[Task brief] Which of the lines below holds the string "Galatasaray"? Copy every line that does.

[Supplied material]
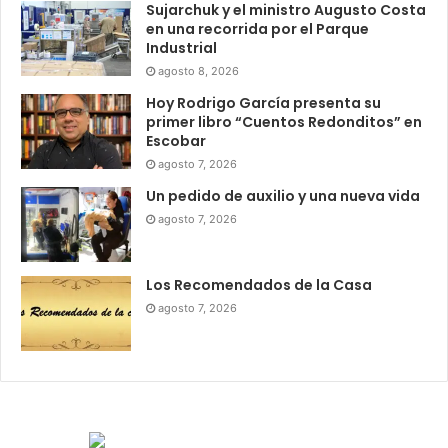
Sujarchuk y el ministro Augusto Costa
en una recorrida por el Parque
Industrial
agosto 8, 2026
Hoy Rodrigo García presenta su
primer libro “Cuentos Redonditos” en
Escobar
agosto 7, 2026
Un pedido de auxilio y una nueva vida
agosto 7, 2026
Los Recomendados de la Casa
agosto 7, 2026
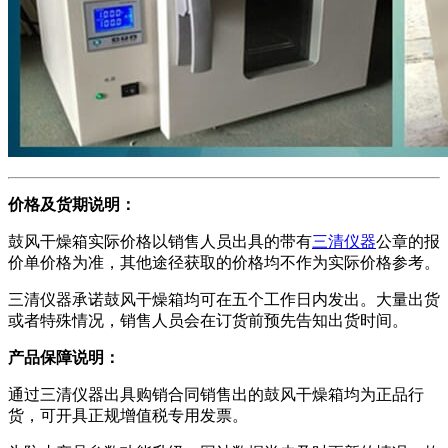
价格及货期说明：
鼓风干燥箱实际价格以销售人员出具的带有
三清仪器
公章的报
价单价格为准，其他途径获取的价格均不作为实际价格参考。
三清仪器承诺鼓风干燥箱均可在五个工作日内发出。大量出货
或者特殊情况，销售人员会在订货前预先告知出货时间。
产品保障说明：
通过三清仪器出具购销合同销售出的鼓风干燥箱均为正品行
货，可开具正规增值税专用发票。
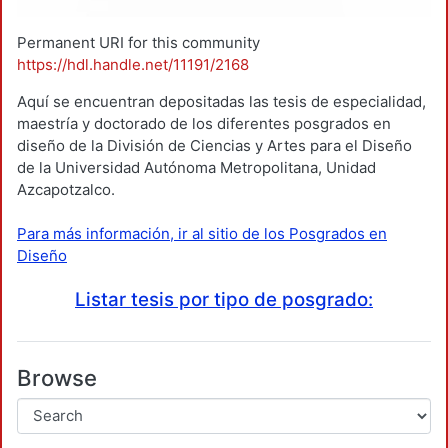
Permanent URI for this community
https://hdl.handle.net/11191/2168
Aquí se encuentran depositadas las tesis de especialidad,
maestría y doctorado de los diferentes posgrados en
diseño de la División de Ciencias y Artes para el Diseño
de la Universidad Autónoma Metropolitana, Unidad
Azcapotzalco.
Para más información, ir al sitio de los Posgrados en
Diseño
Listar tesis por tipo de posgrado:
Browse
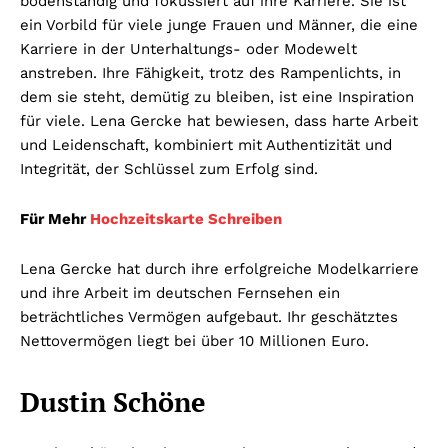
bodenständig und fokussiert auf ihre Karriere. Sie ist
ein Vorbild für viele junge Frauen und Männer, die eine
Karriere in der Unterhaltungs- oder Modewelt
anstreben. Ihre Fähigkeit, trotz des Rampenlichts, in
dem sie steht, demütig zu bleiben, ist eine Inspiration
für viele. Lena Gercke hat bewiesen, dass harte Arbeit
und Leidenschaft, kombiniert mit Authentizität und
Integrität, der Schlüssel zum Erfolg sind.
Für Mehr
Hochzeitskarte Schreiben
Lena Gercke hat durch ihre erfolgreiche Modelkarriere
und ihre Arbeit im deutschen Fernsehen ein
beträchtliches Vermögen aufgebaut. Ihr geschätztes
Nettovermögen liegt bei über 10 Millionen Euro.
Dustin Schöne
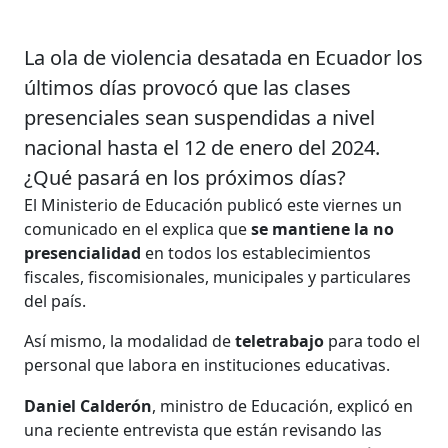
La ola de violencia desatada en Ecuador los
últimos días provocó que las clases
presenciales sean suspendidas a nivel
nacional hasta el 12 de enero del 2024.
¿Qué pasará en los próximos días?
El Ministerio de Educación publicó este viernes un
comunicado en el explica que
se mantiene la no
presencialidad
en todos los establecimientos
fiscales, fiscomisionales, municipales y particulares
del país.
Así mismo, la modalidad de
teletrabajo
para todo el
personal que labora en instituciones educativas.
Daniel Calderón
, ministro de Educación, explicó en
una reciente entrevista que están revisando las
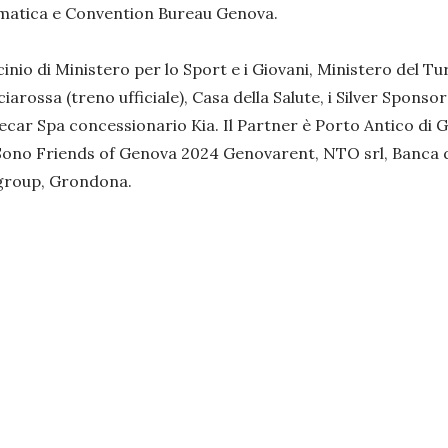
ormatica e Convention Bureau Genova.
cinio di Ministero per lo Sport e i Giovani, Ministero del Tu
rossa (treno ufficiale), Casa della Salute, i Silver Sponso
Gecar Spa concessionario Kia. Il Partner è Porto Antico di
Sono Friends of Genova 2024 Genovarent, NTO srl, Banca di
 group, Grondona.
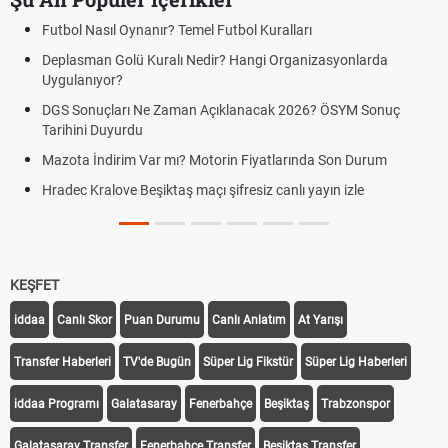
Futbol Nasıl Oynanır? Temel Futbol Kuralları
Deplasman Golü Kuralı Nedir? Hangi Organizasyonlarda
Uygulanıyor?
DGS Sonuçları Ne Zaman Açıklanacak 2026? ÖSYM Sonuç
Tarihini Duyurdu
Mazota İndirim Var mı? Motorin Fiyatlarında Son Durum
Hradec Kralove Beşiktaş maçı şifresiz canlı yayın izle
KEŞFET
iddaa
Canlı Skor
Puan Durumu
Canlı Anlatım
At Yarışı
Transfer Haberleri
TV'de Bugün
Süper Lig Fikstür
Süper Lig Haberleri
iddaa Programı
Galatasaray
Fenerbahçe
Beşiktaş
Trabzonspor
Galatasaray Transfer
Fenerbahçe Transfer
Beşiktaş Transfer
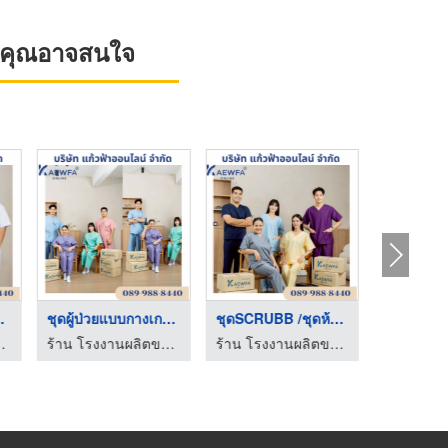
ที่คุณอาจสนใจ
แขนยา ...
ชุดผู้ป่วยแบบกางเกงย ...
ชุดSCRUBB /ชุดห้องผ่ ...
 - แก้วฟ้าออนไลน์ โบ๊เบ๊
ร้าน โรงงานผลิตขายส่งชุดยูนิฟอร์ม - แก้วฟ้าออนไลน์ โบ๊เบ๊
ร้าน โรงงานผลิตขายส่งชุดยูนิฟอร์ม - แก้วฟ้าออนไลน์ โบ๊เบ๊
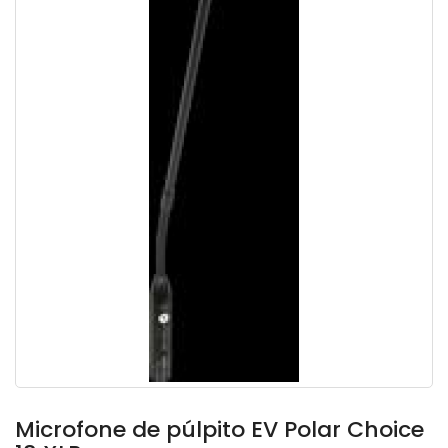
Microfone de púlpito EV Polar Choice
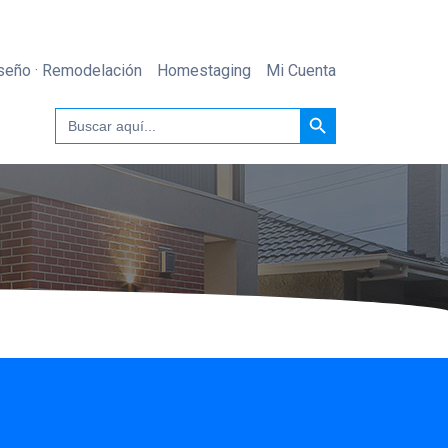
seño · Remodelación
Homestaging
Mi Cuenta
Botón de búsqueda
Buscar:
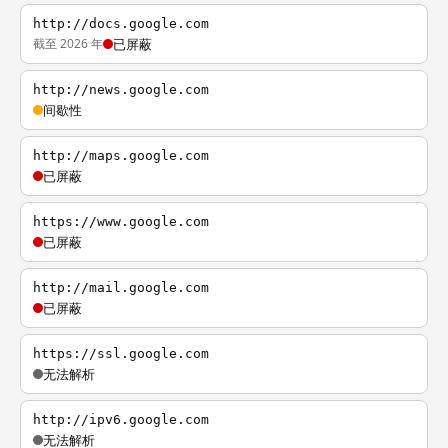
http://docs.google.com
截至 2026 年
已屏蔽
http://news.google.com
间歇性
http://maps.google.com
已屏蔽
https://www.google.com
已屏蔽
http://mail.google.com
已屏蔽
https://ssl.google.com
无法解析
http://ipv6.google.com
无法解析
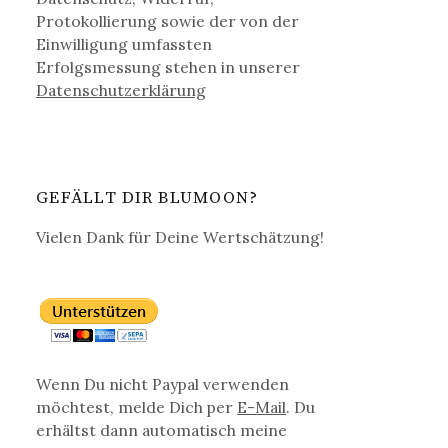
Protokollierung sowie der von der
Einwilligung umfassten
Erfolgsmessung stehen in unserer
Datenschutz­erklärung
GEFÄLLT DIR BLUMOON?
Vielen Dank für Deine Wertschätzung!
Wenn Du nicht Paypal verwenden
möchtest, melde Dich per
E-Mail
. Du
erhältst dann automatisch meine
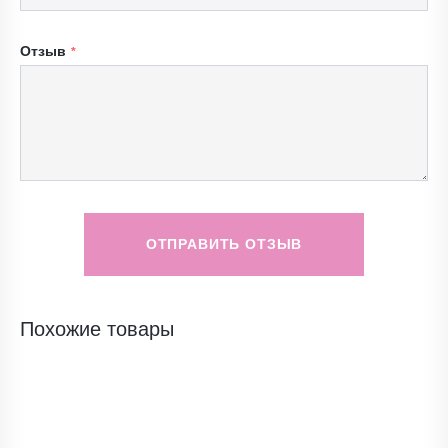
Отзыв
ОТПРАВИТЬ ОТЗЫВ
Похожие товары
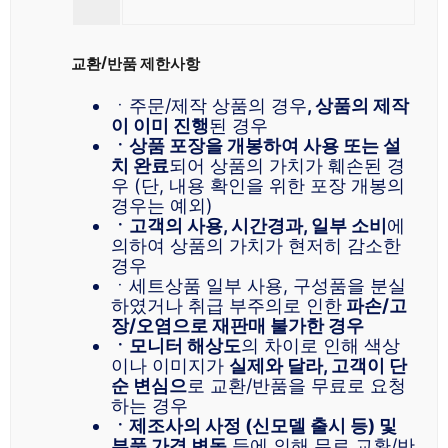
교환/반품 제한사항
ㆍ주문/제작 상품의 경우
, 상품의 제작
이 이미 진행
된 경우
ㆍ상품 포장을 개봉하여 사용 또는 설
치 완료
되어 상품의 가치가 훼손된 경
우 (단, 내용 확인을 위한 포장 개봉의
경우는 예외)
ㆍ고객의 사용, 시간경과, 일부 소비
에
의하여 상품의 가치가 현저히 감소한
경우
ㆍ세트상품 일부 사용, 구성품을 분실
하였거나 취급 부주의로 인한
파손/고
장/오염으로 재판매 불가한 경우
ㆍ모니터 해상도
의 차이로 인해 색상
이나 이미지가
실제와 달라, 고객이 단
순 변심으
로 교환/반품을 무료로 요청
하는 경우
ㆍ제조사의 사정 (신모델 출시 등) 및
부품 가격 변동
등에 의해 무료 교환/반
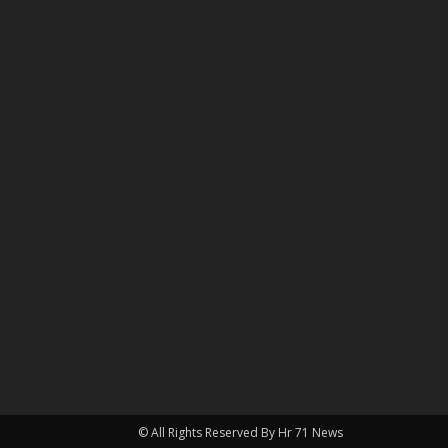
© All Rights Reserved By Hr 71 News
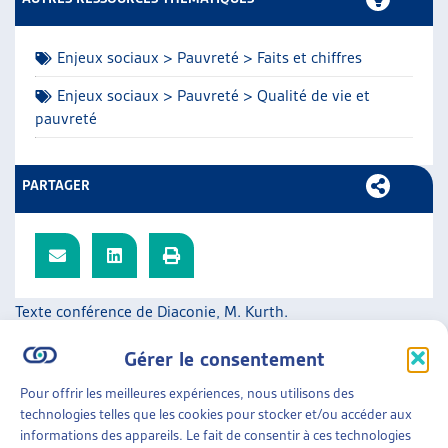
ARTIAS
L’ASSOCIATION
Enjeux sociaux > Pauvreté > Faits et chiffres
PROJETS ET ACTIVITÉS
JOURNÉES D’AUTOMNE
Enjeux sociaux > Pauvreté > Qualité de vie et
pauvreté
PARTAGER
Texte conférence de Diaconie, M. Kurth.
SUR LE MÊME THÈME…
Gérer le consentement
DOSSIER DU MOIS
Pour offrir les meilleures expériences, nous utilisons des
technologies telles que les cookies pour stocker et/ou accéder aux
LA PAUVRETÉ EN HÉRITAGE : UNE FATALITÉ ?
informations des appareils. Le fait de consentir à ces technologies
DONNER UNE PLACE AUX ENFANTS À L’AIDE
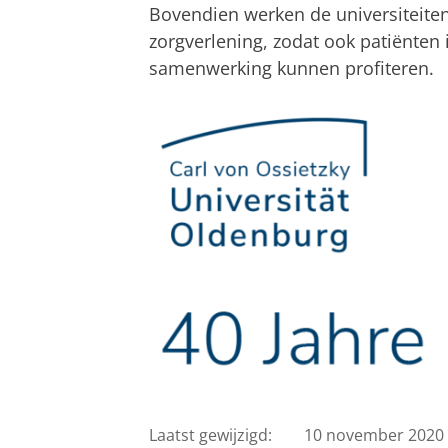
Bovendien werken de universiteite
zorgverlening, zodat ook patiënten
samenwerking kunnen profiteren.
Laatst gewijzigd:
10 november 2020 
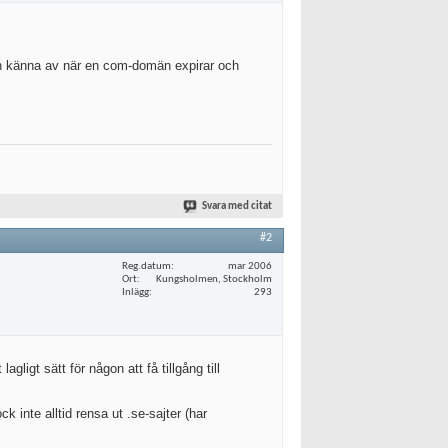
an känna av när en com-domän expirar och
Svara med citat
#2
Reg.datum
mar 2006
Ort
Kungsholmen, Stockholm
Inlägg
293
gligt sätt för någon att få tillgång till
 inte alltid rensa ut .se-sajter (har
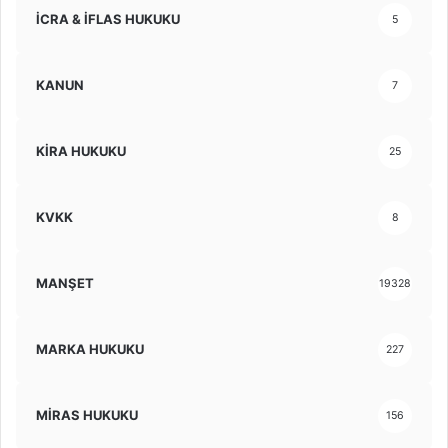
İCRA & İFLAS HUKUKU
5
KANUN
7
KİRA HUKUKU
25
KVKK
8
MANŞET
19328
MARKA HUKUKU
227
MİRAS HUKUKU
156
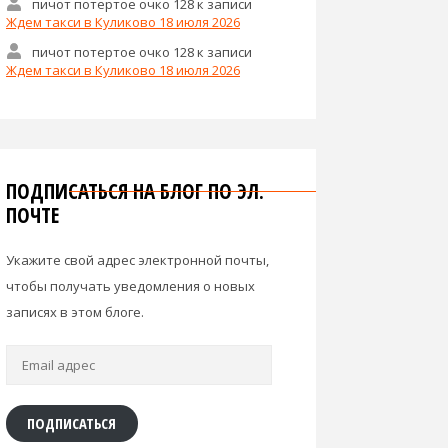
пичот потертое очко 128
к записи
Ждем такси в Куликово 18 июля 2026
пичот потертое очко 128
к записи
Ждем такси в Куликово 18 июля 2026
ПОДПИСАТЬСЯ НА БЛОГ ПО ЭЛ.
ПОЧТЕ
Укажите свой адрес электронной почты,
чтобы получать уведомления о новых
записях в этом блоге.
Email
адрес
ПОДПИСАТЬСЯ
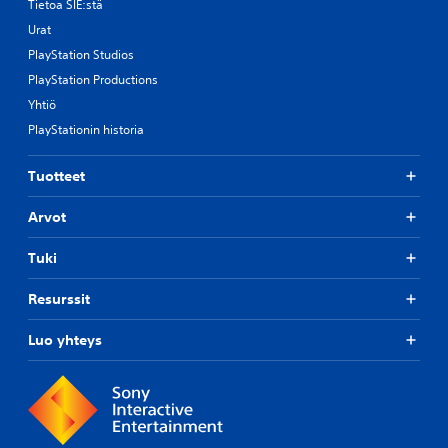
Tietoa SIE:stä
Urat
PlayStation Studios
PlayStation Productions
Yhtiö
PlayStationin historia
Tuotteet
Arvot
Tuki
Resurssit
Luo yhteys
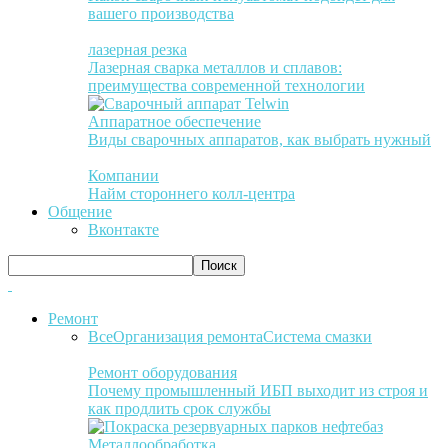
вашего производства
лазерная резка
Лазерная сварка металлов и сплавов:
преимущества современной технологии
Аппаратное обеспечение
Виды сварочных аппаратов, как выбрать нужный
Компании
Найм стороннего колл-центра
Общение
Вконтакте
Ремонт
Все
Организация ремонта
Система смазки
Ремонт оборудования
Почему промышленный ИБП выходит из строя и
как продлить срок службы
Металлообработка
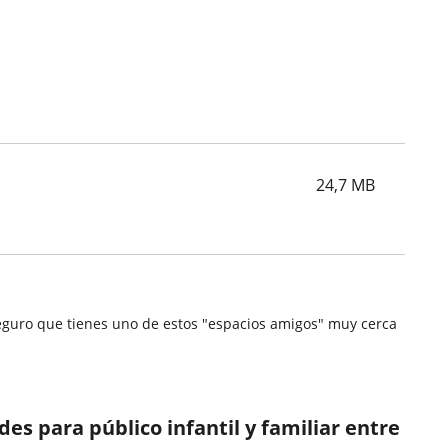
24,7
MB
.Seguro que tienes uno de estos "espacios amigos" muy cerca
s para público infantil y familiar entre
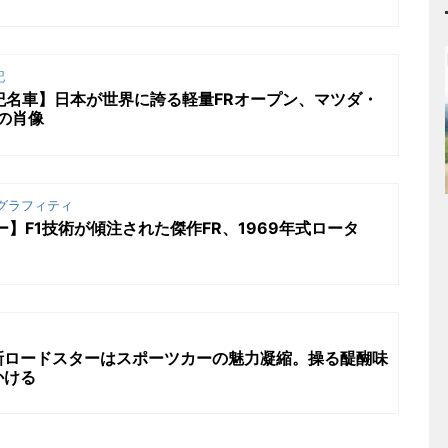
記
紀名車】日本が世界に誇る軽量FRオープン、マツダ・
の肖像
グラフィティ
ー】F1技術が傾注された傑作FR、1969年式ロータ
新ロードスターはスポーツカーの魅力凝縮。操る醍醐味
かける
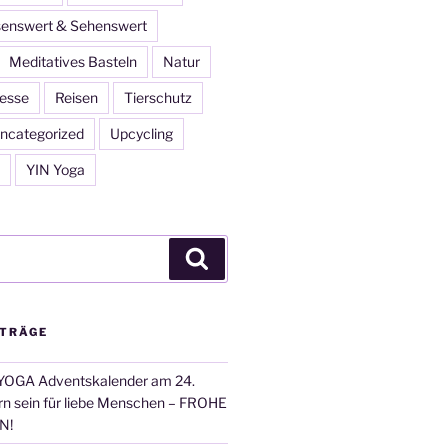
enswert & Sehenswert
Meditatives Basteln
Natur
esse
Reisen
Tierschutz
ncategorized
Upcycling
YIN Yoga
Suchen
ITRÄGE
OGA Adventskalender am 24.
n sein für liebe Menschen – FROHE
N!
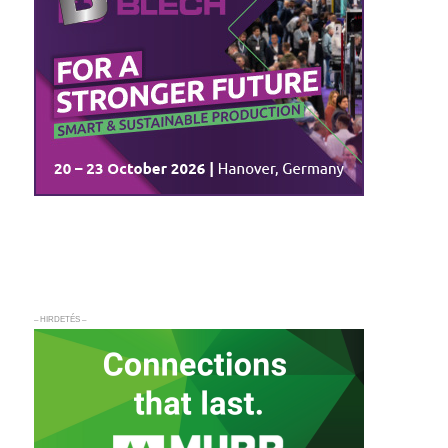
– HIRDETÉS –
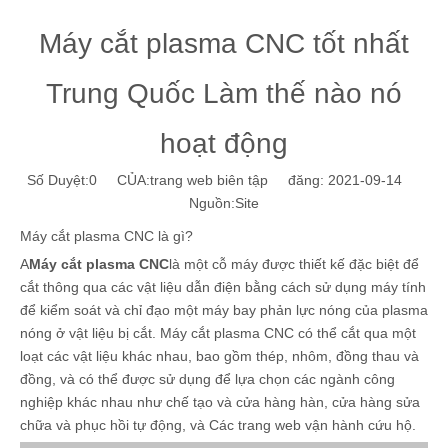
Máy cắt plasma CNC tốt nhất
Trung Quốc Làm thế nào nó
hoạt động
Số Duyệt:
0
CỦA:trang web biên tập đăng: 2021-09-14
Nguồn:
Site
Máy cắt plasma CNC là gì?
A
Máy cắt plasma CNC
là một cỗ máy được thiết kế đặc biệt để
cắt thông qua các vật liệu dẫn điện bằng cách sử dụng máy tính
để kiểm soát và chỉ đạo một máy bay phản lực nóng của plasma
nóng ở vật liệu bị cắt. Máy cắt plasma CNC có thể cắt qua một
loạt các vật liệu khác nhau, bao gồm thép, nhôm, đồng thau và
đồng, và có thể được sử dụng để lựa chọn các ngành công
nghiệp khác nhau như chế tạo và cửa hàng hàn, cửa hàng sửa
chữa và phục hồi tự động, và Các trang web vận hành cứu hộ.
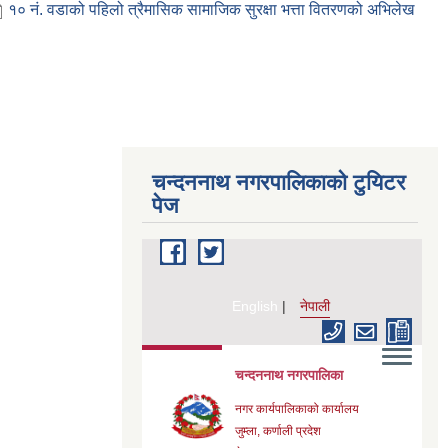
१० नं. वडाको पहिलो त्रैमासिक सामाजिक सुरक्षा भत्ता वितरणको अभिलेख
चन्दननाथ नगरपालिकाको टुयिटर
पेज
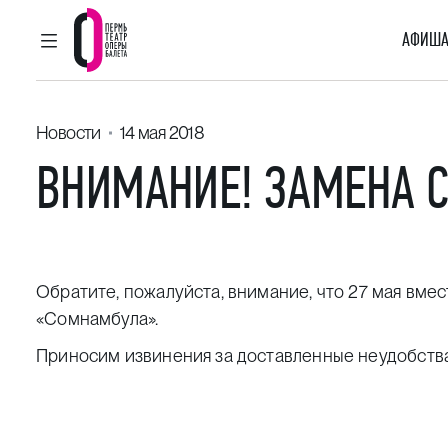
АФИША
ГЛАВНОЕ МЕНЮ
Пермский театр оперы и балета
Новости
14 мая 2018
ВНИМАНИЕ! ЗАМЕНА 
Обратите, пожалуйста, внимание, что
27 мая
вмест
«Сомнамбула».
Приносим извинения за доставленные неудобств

[Solved problem]
Galatasaray
Galatasaray Transfer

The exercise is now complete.